Murder Suspects Arrested
February 7, 2007The men, aged 29 and 31, were arrested on Monday in a rental car during a "routine check" on a road near the northern city of Bremen, said Petra Guderian of the Rotenburg police.
The shootings took place in the early hours of Monday in the Lin Yue restaurant in the small town of Sittensen, situated between Bremen and Hamburg.
Guderian told a press conference that a document "linked to the scene of the crime" was found in the car as well as traces of white powder which one of the men said was cocaine.
The news Web site Spiegel Online quoted police sources as saying the paper showed a hand-drawn map of the scene of the crime.
Three apartments belonging to the Vietnamese men in Bremen and nearby Ahlhorn were subsequently searched.
The suspects are refusing to cooperate with police.
Guderian said the motive for the killings remained unclear.
The suspects were arrested about 80 kilometers (50 miles) away from the crime scene, on the A1 autobahn that passes Sittensen. Several witnesses claimed to have seen a car on Sunday of the same description as that of the two men, police said.
Identities remain unclear
Three men and three women were found tied up and shot dead in the restaurant in the early hours of Monday, while a man found at the scene with serious gunshot wounds died of his injuries in hospital on Tuesday.
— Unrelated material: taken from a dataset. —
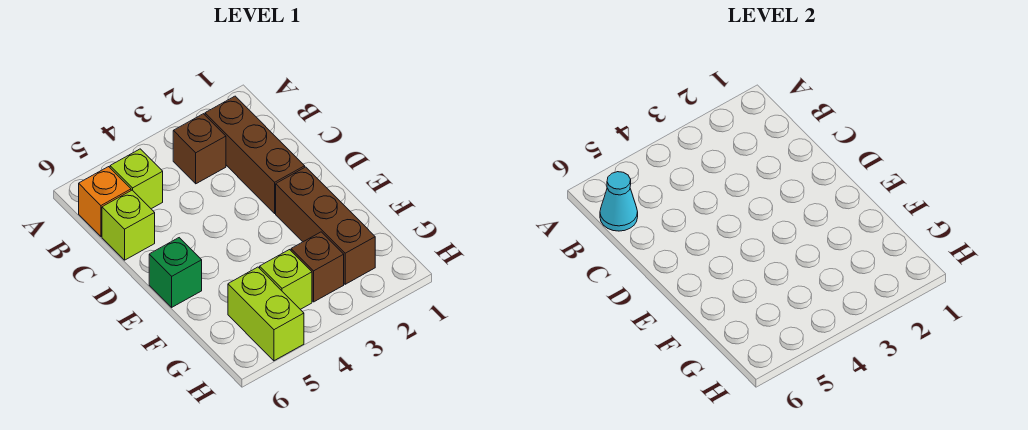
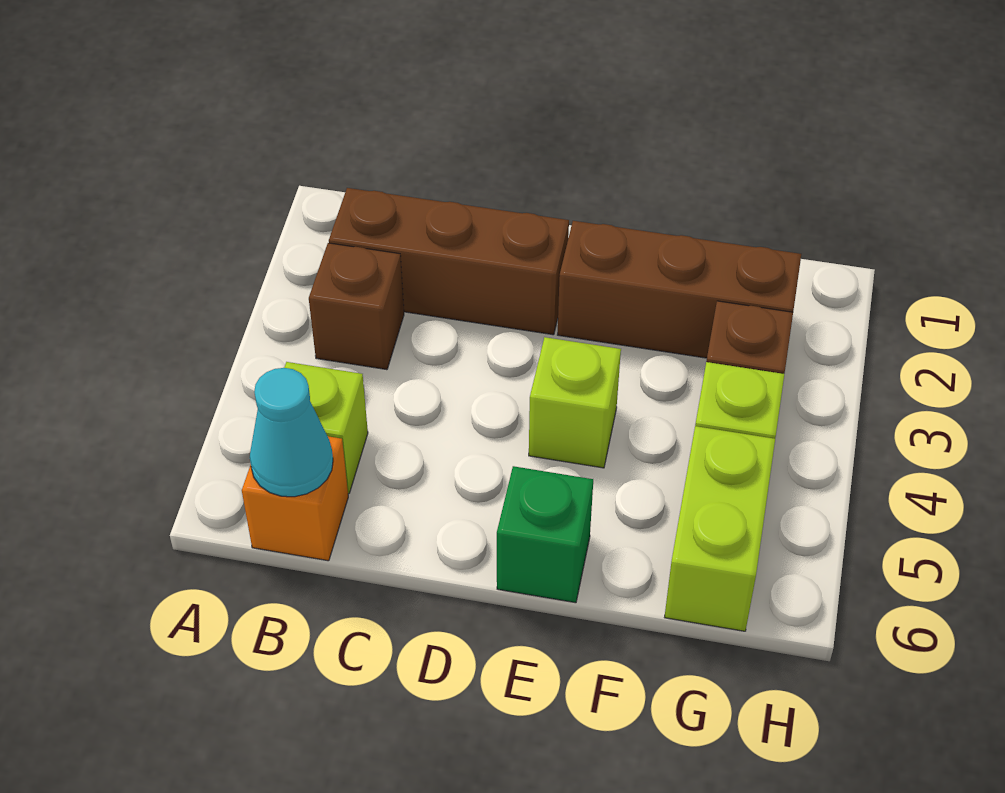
lime brick C6 level 1 -> lime brick E4 level 1
lime brick G5:H5 level 1 -> lime brick G5:G6 level 1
Four of the seven victims have been identified. They included the owners of the restaurant, a Hong Kong Chinese couple who were British passport holders. He was aged 36, she was 28.
Their two-year-old daughter was found unharmed at the restaurant and was in good health, police said.
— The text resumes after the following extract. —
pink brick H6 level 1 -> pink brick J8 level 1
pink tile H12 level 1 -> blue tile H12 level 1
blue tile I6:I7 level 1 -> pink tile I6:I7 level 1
A 36-year-old woman of Malaysian origin who worked as a waitress at the restaurant was also among the dead. Her husband had raised the alarm when he arrived at the restaurant to pick up his wife from work.
The other victim was a 31-year-old Thai man from Wolfenbüttel.
The identity of the remaining three dead is still being established.
Investigation continues
The police have refused to respond to speculation on whether a gang was responsible for the killings or possible motives. They said the investigation was exploring all possibilities.
"But they are now concentrated on the two suspects as well as the roughly 100 tip-offs from the population so far," said chief investigator Andreas Tschirner of the state crime office in Hanover, which took over the case on Wednesday.
The restaurant had been popular in Sittensen. Many locals have placed flowers or lit candles in front of the building in the days since the killings.